Saved data entries
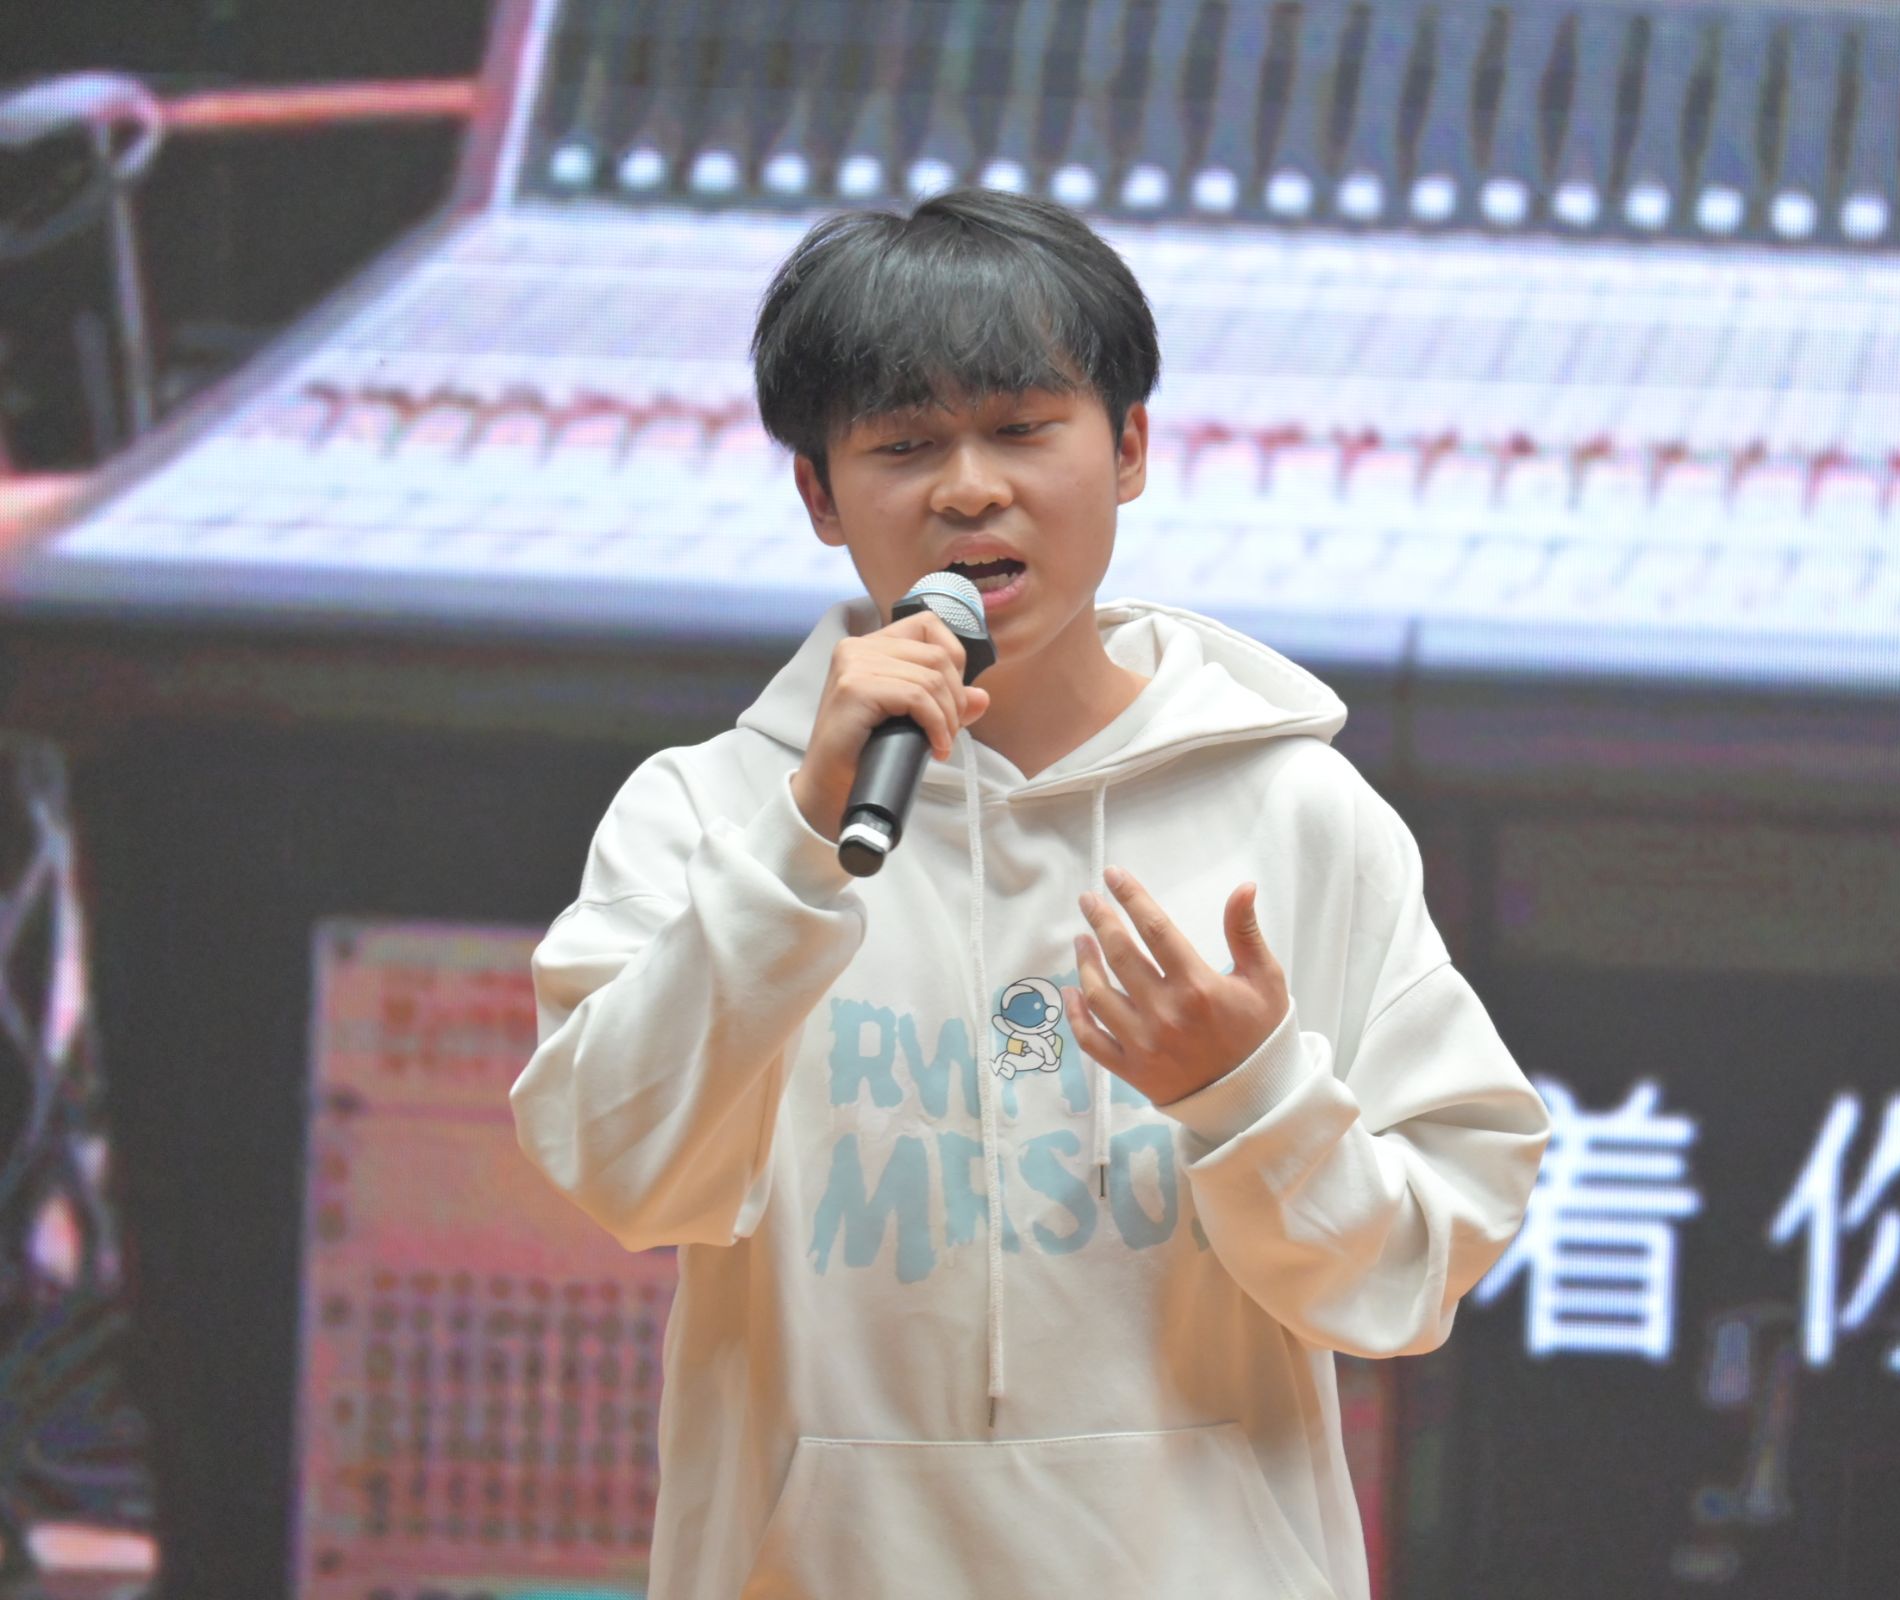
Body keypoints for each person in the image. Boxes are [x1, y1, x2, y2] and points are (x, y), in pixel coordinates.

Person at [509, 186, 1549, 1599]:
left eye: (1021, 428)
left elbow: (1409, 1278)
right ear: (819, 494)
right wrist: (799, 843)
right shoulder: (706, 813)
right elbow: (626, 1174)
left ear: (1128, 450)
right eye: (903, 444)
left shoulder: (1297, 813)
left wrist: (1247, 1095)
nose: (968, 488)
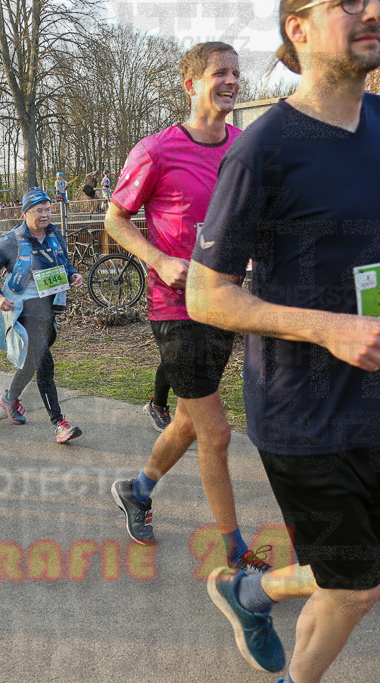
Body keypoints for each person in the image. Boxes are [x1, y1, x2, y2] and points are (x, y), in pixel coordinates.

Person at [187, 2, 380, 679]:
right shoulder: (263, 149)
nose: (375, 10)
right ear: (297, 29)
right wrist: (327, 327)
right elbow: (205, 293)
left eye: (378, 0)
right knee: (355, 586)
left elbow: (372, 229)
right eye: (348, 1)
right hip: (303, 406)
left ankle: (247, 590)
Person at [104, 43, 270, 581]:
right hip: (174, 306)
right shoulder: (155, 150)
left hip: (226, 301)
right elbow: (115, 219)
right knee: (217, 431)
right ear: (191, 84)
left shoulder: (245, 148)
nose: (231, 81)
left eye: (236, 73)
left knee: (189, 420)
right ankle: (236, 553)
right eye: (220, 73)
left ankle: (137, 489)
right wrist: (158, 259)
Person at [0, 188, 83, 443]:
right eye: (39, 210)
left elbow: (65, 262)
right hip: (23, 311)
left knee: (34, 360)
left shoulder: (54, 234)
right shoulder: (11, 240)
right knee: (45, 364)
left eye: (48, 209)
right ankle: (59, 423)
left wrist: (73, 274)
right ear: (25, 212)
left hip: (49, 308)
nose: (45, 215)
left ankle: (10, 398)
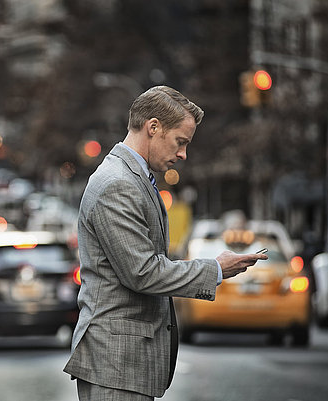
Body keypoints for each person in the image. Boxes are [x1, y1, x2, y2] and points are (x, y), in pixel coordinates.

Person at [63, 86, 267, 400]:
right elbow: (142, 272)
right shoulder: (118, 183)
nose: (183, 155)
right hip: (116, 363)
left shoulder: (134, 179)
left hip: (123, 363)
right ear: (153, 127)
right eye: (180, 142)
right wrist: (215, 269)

## Exercise prompt
Please repeat every record exactly as it stands, leaving out any pictures.

## Solution for this problem
Body keypoints for each person in the image. Boxes are [x1, y1, x2, y2] and points are (x, y), in pixel coordinates.

Person at [509, 186, 1549, 1599]:
left eye: (1021, 428)
left elbow: (1409, 1278)
right ear: (819, 494)
right wrist: (799, 843)
right shoulder: (706, 813)
right elbow: (626, 1174)
left ear: (1128, 450)
right eye: (903, 444)
left shoulder: (1297, 813)
left wrist: (1247, 1095)
nose: (968, 488)
Body keypoints for each person in the image. Boxes are [x1, y1, x2, y2] and points are (x, y), in pixel coordinates.

Person at [187, 2, 380, 679]:
right shoulder: (263, 149)
nose: (375, 10)
right ear: (297, 29)
right wrist: (327, 327)
right elbow: (205, 293)
left eye: (378, 0)
right knee: (355, 586)
left elbow: (372, 229)
right eye: (348, 1)
right hip: (303, 406)
left ankle: (247, 590)
Person at [104, 43, 270, 581]:
right hip: (174, 306)
right shoulder: (155, 150)
left hip: (226, 301)
right elbow: (115, 219)
right knee: (217, 431)
right ear: (191, 84)
left shoulder: (245, 148)
nose: (231, 81)
left eye: (236, 73)
left knee: (189, 420)
right ankle: (236, 553)
right eye: (220, 73)
left ankle: (137, 489)
right wrist: (158, 259)
Person at [0, 188, 83, 443]:
right eye: (39, 210)
left elbow: (65, 262)
right hip: (23, 311)
left knee: (34, 360)
left shoulder: (54, 234)
right shoulder: (11, 240)
right knee: (45, 364)
left eye: (48, 209)
right ankle: (59, 423)
left wrist: (73, 274)
right ear: (25, 212)
left hip: (49, 308)
nose: (45, 215)
left ankle: (10, 398)
Body keypoints for each person in the image. Boxes are [x1, y1, x2, y2] and points are (x, y), in pixel coordinates.

Person at [63, 86, 267, 400]:
right elbow: (142, 272)
right shoulder: (118, 183)
nose: (183, 155)
right hip: (116, 363)
left shoulder: (134, 179)
left hip: (123, 363)
right ear: (153, 127)
right eye: (180, 142)
right wrist: (215, 269)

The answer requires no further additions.